With the current President, Barack Obama, ending his final year as leader of The Land of The Free, the elections are just around the corner, and I believe that there has never been an election quite like it.

From childish, racist insults and false accusations to comparing penile length and girth, this year’s presidential elections have morphed into what seems to be a Reality TV Show. Whatever is the most offensive or ‘’politically incorrect’’ is what gets the most attention. We are bombarded with sound bites and video clips of the most cringe-worthy and completely ridiculous statements made by candidates and never get a glimpse of what their policies are, what their core beliefs are, or even of what the softer side (if ever they have it) of their humanity is like. Furthermore, media outlets eat up the statements made by specific candidates more than others and will showcase only them, excluding the others, knowing that even the audiences are more interested in these candidates and what they will do next. Some candidates ‘’say it like it is’’, others may delete all emails thinking they were ‘’unimportant’’. Others may even try to showcase their intended plans and policies but are silenced by the cameras that are focused on the more charismatic and louder candidates, the ones with a status in American pop-culture.
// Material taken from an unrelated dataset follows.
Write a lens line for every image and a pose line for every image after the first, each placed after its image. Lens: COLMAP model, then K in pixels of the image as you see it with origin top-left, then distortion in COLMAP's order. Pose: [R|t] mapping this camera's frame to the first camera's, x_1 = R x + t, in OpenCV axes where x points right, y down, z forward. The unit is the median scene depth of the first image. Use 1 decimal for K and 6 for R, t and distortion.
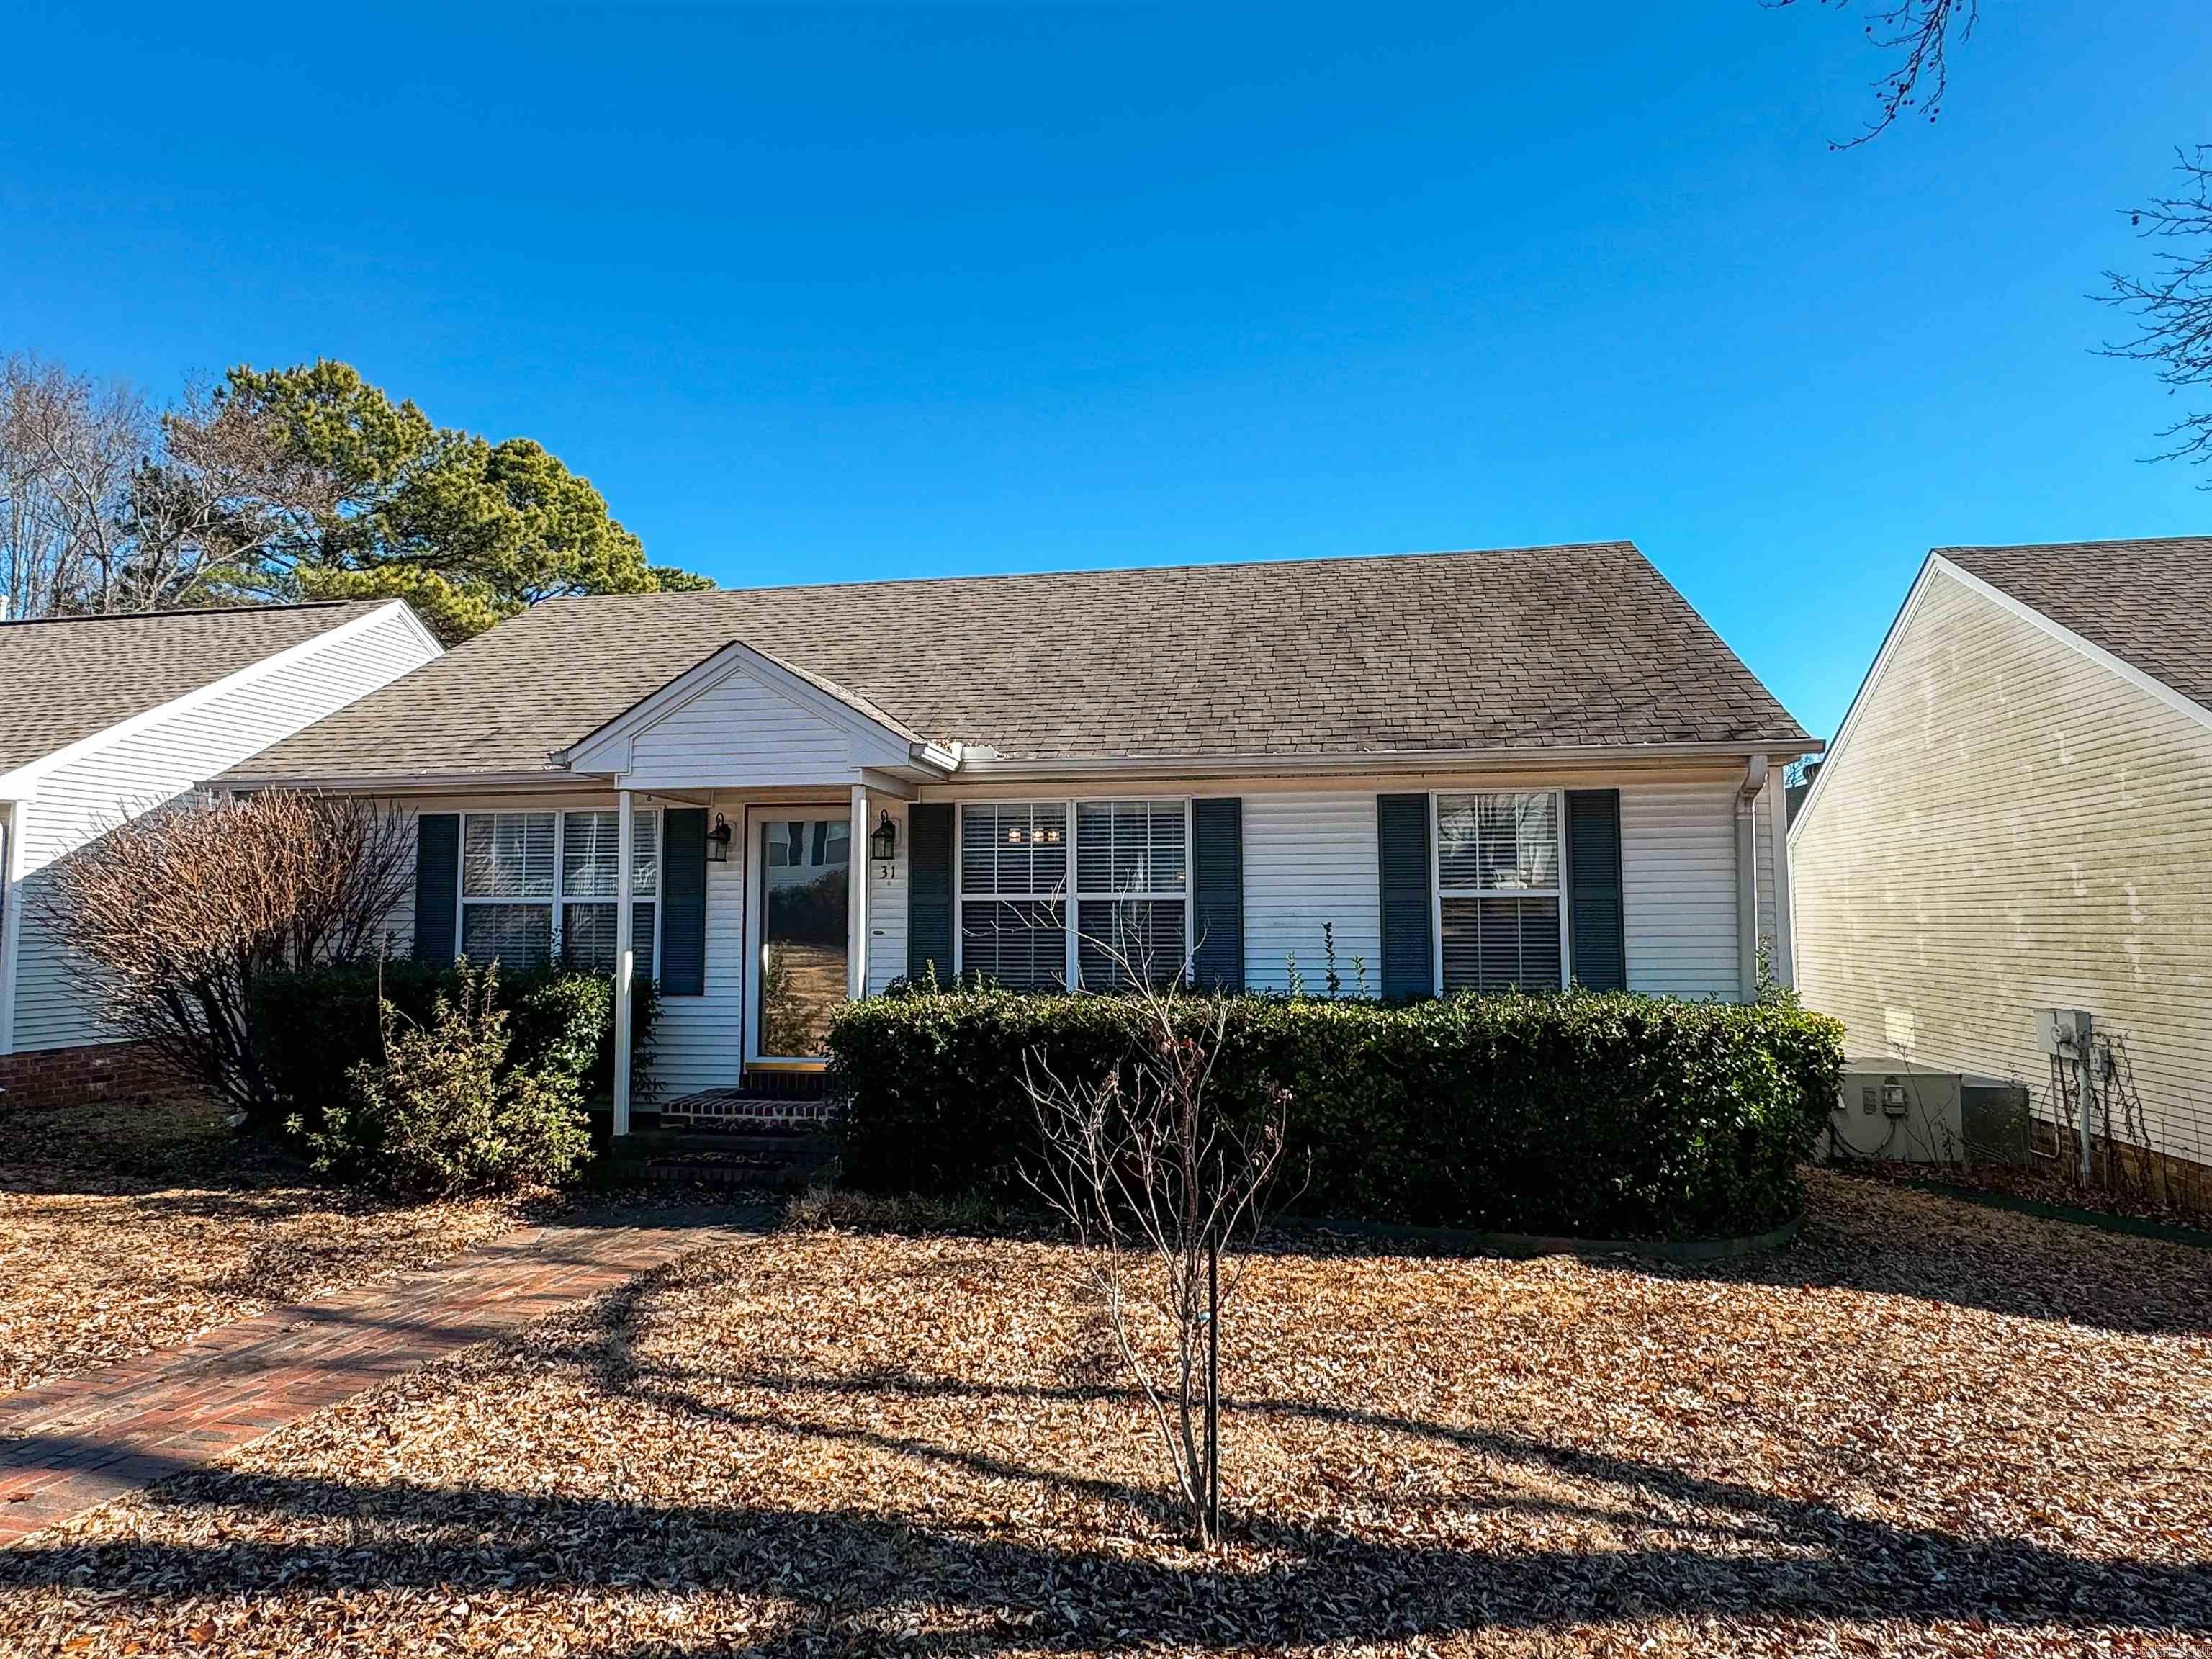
lens RADIAL K [[1278.5, 0, 1104.1], [0, 1278.5, 819.5], [0, 0, 1]] dist [-0.004559, 0.001731]
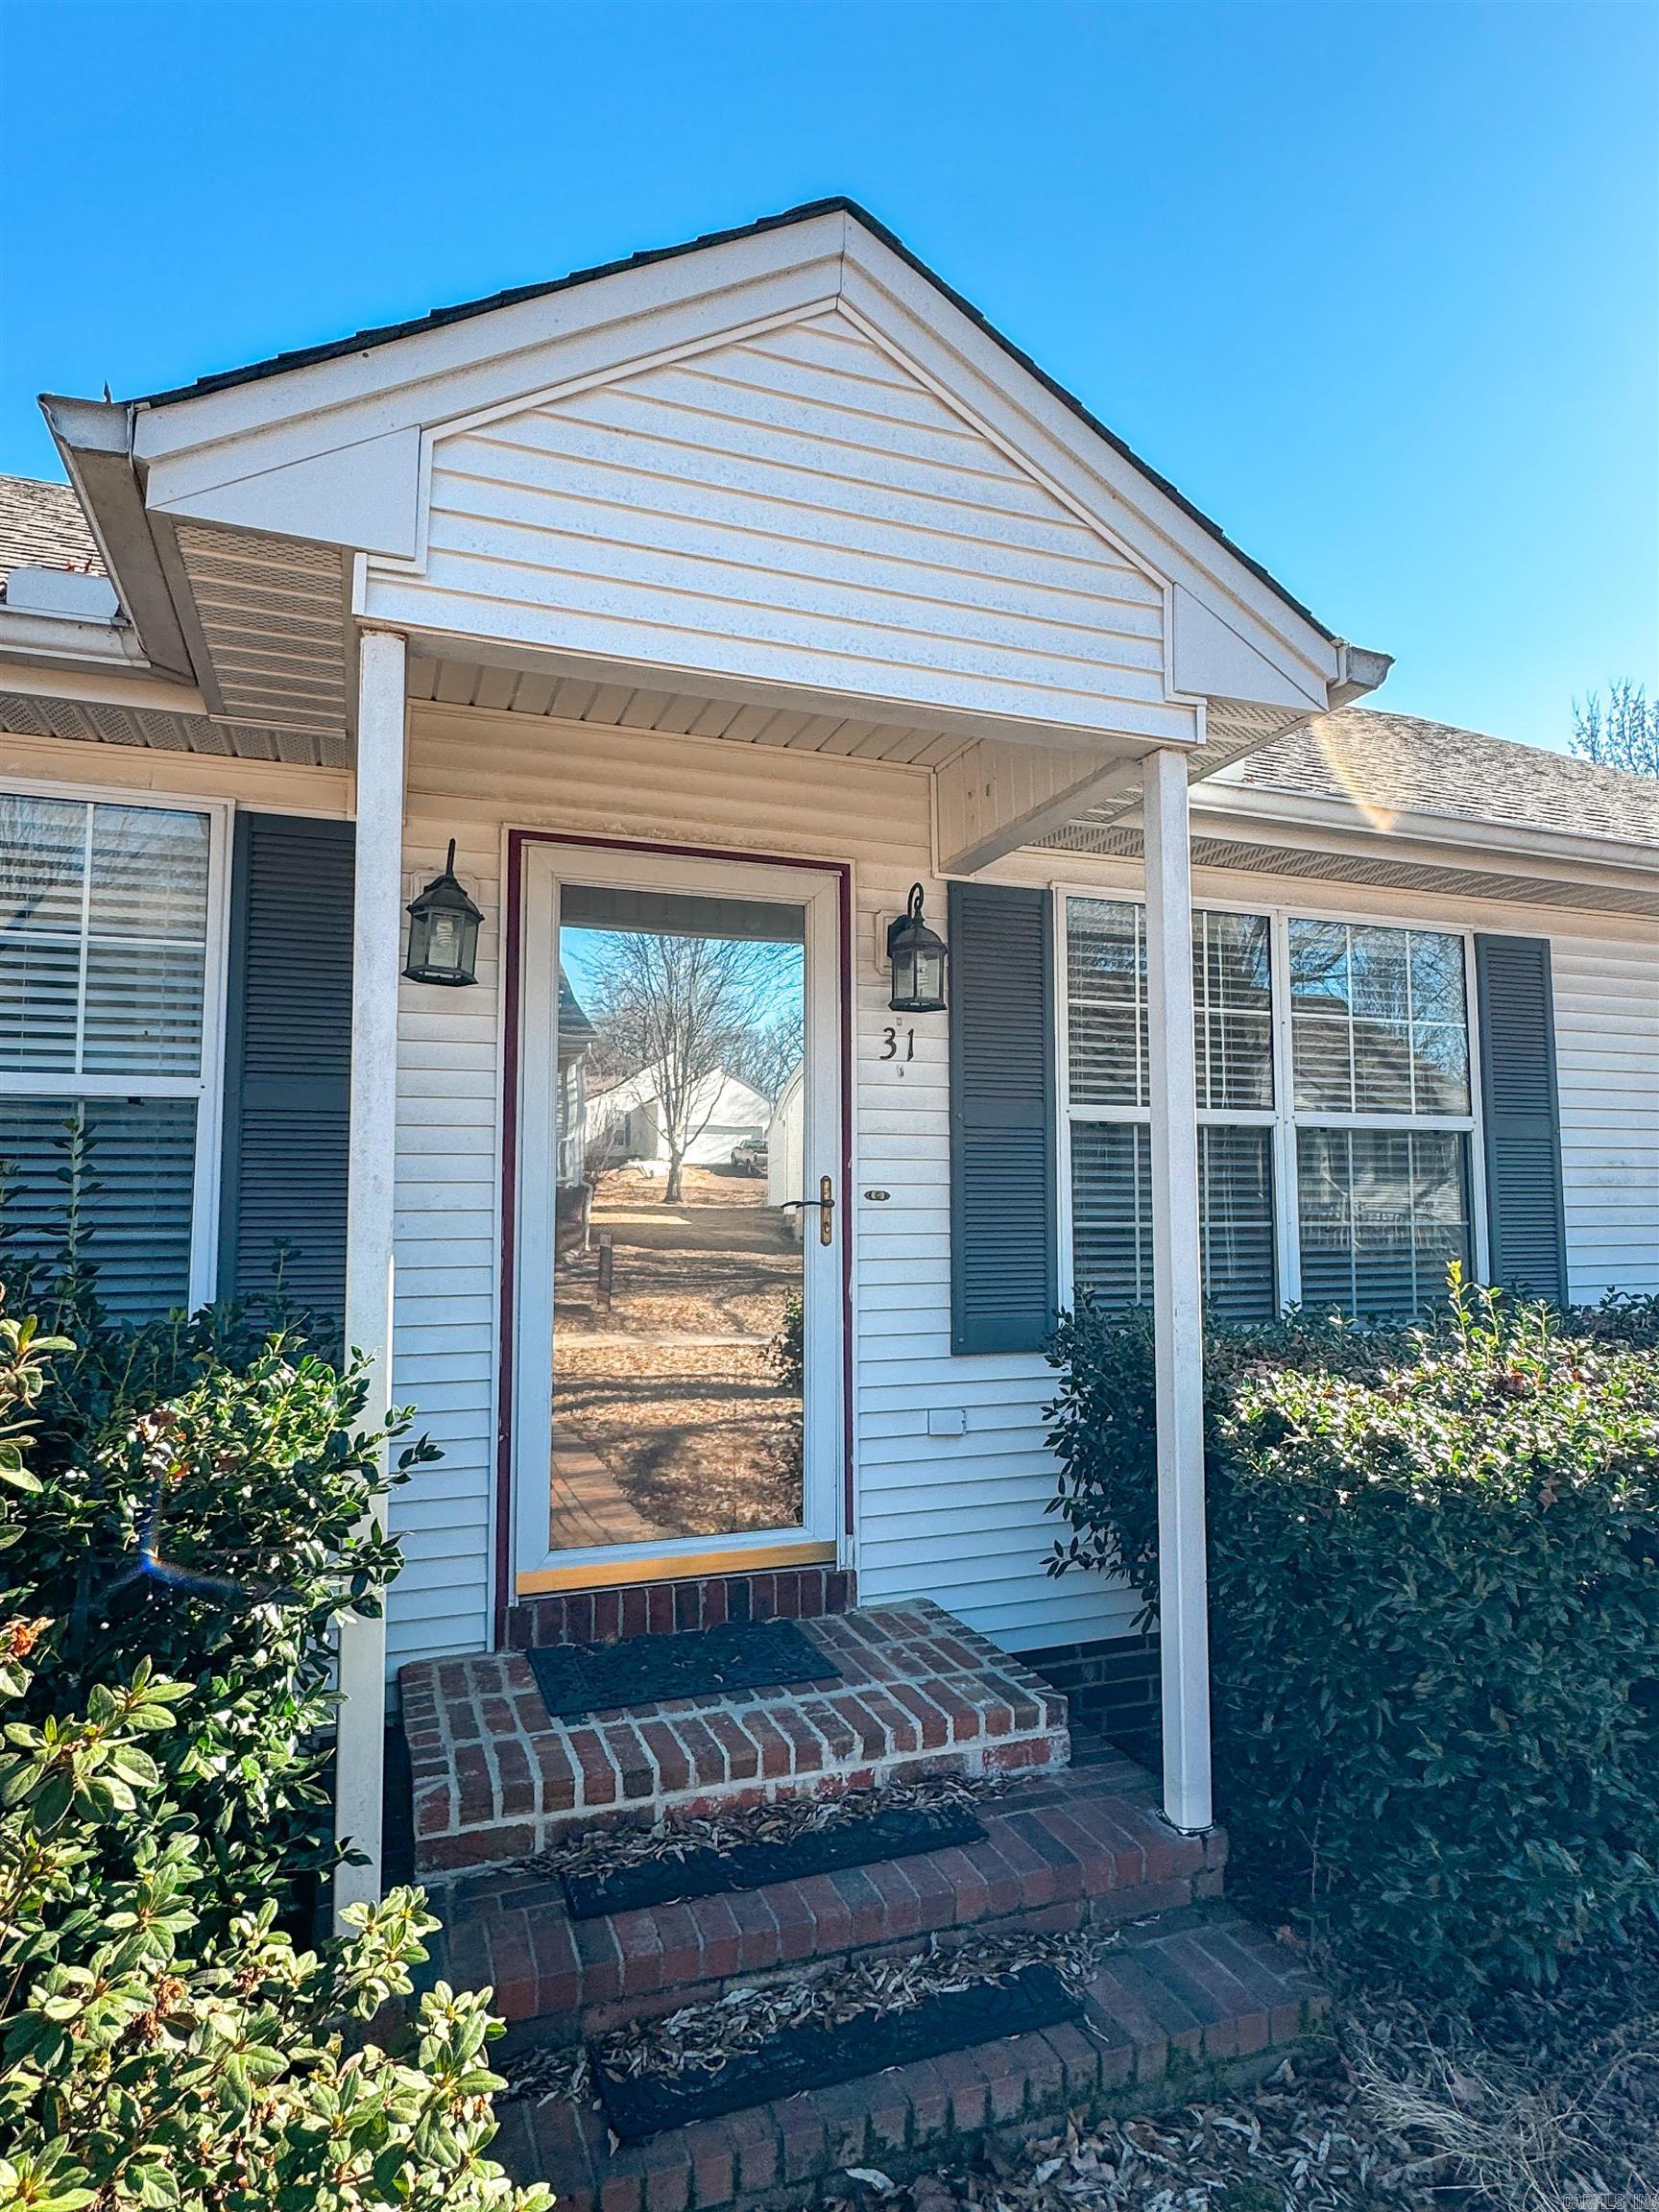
lens RADIAL K [[1278.5, 0, 853.2], [0, 1278.5, 1103.3], [0, 0, 1]] dist [-0.004559, 0.001731]
pose [[0.857597, 0.043647, 0.512467, -0.419724], [-0.041860, 0.999010, -0.015035, 0.072446], [-0.512616, -0.008558, 0.858575, 0.723948]]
It’s late-night TV shown during the day.

For instance, over the course of the last few months, there have been many debates between candidates of each party. The debates themselves are organized with questions that may stir up a very passionate debacle between opinions, but are unfortunately used as an event where candidates insult each other back and forth.

Insults involving gender, race, anatomy of the lower parts of the body, and even hair have been the highlights of every debate. It’s what gets the most attention. No one wants to know their beliefs; they just want to be entertained. Because of course, a debate must be entertaining, right? Forget all of that boring stuff like answering questions that are short and to the point! Let’s just talk about how we have tremendous wealth. Let’s talk about the fact that you are pro-choice and pro-life simultaneously, or how you have accepted money from a candidate of the opposite party.

They’ve certainly built walls around themselves, and they are paying for it. No one else is.

But the rallies… well… those are something else entirely.

For some candidates, it is simply an amalgamation glorious fists fights, bad hair, and a throwback to the Jim Crow era. For others it is just a rally, one where the candidate motivates their supporters and incites others to vote for them. Sure there are protesters, but there is never a brawl.

But ask yourself, which one gets more attention?

Of course, the recreation of Black Friday at your local Wal-Mart is certainly the media’s first pick.

The elections have become a representation of the most hideous side of humanity; it’s become a joke. It is used as an outlet to get attention for some candidates, and these candidates in question get all that. Elections should not be about insults, who is richer, or who is more controversial, they should be about who has the best expertise and policies, and about who shares the same beliefs as the masses. That is what an election is for; to decide the leaders and even the fate of a country.

And as much as many of us treat it like a joke, it is not a joke.

Voting does count. Every person counts.